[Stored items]
'''

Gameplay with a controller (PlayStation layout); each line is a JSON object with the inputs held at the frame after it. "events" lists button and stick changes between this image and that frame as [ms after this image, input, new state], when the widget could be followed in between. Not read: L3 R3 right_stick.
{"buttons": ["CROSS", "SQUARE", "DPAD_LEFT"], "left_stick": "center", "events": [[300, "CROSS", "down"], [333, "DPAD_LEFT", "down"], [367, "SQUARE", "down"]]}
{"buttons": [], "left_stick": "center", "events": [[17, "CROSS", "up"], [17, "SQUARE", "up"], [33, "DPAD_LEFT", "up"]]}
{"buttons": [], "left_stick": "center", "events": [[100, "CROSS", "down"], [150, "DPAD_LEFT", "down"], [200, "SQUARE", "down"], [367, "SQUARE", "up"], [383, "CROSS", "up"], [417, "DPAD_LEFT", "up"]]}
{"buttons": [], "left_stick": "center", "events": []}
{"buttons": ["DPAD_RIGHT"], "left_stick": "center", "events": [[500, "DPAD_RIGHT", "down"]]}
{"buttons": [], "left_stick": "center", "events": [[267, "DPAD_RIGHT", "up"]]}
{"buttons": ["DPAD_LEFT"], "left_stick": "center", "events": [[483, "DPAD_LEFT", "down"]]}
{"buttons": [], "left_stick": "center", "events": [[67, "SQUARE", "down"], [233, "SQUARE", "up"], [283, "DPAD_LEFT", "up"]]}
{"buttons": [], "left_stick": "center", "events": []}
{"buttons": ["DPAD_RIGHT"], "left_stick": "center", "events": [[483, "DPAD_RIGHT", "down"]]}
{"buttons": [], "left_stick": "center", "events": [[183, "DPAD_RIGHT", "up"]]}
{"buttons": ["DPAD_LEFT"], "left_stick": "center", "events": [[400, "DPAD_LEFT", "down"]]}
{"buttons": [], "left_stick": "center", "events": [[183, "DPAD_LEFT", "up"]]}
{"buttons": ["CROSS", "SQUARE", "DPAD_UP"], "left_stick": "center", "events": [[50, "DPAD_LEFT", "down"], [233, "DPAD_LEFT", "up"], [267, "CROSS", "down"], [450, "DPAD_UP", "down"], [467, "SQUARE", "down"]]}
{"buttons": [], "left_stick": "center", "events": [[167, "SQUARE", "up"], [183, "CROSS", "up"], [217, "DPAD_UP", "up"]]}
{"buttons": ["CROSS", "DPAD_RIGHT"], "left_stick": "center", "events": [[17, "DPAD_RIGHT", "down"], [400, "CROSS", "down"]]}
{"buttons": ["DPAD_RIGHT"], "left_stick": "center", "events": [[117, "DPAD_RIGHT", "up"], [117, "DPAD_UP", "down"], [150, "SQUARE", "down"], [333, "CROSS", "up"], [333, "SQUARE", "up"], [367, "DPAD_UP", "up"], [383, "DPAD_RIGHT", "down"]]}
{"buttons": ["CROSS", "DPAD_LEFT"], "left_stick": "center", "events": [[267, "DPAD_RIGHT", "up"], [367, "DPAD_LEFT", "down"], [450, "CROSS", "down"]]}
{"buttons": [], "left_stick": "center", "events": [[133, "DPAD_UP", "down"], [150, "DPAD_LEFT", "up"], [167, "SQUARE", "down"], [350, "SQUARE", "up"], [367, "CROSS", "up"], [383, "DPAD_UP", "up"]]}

'''

[Exercise goal] Every record must be set down again exactly.

[Response for this exercise]
Gameplay with a controller (PlayStation layout); each line is a JSON object with the inputs held at the frame after it. "events" lists button and stick changes between this image and that frame as [ms after this image, input, new state], when the widget could be followed in between. Not read: L3 R3 right_stick.
{"buttons": ["CROSS", "SQUARE", "DPAD_LEFT"], "left_stick": "center", "events": [[300, "CROSS", "down"], [333, "DPAD_LEFT", "down"], [367, "SQUARE", "down"]]}
{"buttons": [], "left_stick": "center", "events": [[17, "CROSS", "up"], [17, "SQUARE", "up"], [33, "DPAD_LEFT", "up"]]}
{"buttons": [], "left_stick": "center", "events": [[100, "CROSS", "down"], [150, "DPAD_LEFT", "down"], [200, "SQUARE", "down"], [367, "SQUARE", "up"], [383, "CROSS", "up"], [417, "DPAD_LEFT", "up"]]}
{"buttons": [], "left_stick": "center", "events": []}
{"buttons": ["DPAD_RIGHT"], "left_stick": "center", "events": [[500, "DPAD_RIGHT", "down"]]}
{"buttons": [], "left_stick": "center", "events": [[267, "DPAD_RIGHT", "up"]]}
{"buttons": ["DPAD_LEFT"], "left_stick": "center", "events": [[483, "DPAD_LEFT", "down"]]}
{"buttons": [], "left_stick": "center", "events": [[67, "SQUARE", "down"], [233, "SQUARE", "up"], [283, "DPAD_LEFT", "up"]]}
{"buttons": [], "left_stick": "center", "events": []}
{"buttons": ["DPAD_RIGHT"], "left_stick": "center", "events": [[483, "DPAD_RIGHT", "down"]]}
{"buttons": [], "left_stick": "center", "events": [[183, "DPAD_RIGHT", "up"]]}
{"buttons": ["DPAD_LEFT"], "left_stick": "center", "events": [[400, "DPAD_LEFT", "down"]]}
{"buttons": [], "left_stick": "center", "events": [[183, "DPAD_LEFT", "up"]]}
{"buttons": ["CROSS", "SQUARE", "DPAD_UP"], "left_stick": "center", "events": [[50, "DPAD_LEFT", "down"], [233, "DPAD_LEFT", "up"], [267, "CROSS", "down"], [450, "DPAD_UP", "down"], [467, "SQUARE", "down"]]}
{"buttons": [], "left_stick": "center", "events": [[167, "SQUARE", "up"], [183, "CROSS", "up"], [217, "DPAD_UP", "up"]]}
{"buttons": ["CROSS", "DPAD_RIGHT"], "left_stick": "center", "events": [[17, "DPAD_RIGHT", "down"], [400, "CROSS", "down"]]}
{"buttons": ["DPAD_RIGHT"], "left_stick": "center", "events": [[117, "DPAD_RIGHT", "up"], [117, "DPAD_UP", "down"], [150, "SQUARE", "down"], [333, "CROSS", "up"], [333, "SQUARE", "up"], [367, "DPAD_UP", "up"], [383, "DPAD_RIGHT", "down"]]}
{"buttons": ["CROSS", "DPAD_LEFT"], "left_stick": "center", "events": [[267, "DPAD_RIGHT", "up"], [367, "DPAD_LEFT", "down"], [450, "CROSS", "down"]]}
{"buttons": [], "left_stick": "center", "events": [[133, "DPAD_UP", "down"], [150, "DPAD_LEFT", "up"], [167, "SQUARE", "down"], [350, "SQUARE", "up"], [367, "CROSS", "up"], [383, "DPAD_UP", "up"]]}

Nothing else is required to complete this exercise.